Please write out the whole listing that follows exactly; the pictures stay out.

=-=-=-=-=

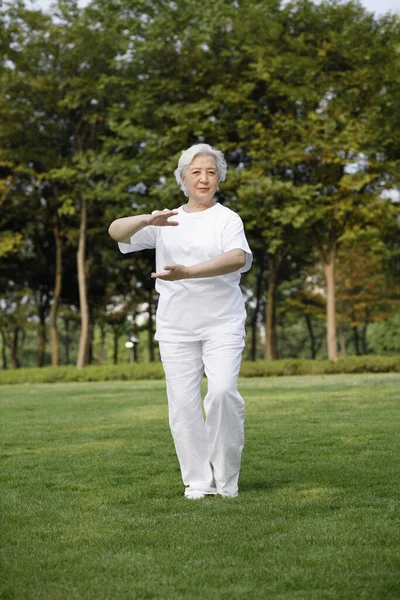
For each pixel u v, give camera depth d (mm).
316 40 26500
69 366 29188
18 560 3428
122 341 63969
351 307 40500
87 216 32469
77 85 28312
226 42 27734
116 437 8031
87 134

=-=-=-=-=

### Response to the task
For each pixel u v, give camera depth d (mm).
316 40 26500
69 366 29188
18 560 3428
122 341 63969
351 307 40500
87 216 32469
77 85 28312
226 42 27734
116 437 8031
87 134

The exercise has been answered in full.